◆ **INPUT RECORDS**

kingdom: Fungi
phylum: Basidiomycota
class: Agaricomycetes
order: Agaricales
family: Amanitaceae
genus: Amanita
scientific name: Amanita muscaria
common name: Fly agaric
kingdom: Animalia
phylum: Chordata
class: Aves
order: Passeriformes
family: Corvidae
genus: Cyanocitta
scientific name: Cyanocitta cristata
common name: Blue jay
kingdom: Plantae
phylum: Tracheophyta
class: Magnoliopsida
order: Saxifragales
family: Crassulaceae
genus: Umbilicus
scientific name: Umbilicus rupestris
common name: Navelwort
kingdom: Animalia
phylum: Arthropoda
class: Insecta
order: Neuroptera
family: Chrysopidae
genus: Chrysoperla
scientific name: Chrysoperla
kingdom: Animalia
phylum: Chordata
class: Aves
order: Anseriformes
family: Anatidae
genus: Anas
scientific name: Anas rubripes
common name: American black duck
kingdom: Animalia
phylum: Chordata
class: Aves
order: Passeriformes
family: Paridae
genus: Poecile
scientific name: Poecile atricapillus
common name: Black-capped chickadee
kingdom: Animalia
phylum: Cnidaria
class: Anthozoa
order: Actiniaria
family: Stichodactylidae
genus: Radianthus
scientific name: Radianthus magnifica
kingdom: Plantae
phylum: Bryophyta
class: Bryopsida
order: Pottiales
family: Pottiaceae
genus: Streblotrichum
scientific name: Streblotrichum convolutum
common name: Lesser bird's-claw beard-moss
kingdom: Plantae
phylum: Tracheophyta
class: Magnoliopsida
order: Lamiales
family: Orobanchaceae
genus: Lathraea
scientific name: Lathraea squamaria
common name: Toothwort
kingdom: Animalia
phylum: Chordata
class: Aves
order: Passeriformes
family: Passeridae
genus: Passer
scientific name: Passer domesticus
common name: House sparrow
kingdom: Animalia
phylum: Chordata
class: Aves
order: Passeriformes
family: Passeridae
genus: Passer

◆ **WHAT IS NEEDED**
Write out every line of the records above word for word, in the same order and with nothing left out.

◆ **THE ANSWER**
kingdom: Fungi
phylum: Basidiomycota
class: Agaricomycetes
order: Agaricales
family: Amanitaceae
genus: Amanita
scientific name: Amanita muscaria
common name: Fly agaric
kingdom: Animalia
phylum: Chordata
class: Aves
order: Passeriformes
family: Corvidae
genus: Cyanocitta
scientific name: Cyanocitta cristata
common name: Blue jay
kingdom: Plantae
phylum: Tracheophyta
class: Magnoliopsida
order: Saxifragales
family: Crassulaceae
genus: Umbilicus
scientific name: Umbilicus rupestris
common name: Navelwort
kingdom: Animalia
phylum: Arthropoda
class: Insecta
order: Neuroptera
family: Chrysopidae
genus: Chrysoperla
scientific name: Chrysoperla
kingdom: Animalia
phylum: Chordata
class: Aves
order: Anseriformes
family: Anatidae
genus: Anas
scientific name: Anas rubripes
common name: American black duck
kingdom: Animalia
phylum: Chordata
class: Aves
order: Passeriformes
family: Paridae
genus: Poecile
scientific name: Poecile atricapillus
common name: Black-capped chickadee
kingdom: Animalia
phylum: Cnidaria
class: Anthozoa
order: Actiniaria
family: Stichodactylidae
genus: Radianthus
scientific name: Radianthus magnifica
kingdom: Plantae
phylum: Bryophyta
class: Bryopsida
order: Pottiales
family: Pottiaceae
genus: Streblotrichum
scientific name: Streblotrichum convolutum
common name: Lesser bird's-claw beard-moss
kingdom: Plantae
phylum: Tracheophyta
class: Magnoliopsida
order: Lamiales
family: Orobanchaceae
genus: Lathraea
scientific name: Lathraea squamaria
common name: Toothwort
kingdom: Animalia
phylum: Chordata
class: Aves
order: Passeriformes
family: Passeridae
genus: Passer
scientific name: Passer domesticus
common name: House sparrow
kingdom: Animalia
phylum: Chordata
class: Aves
order: Passeriformes
family: Passeridae
genus: Passer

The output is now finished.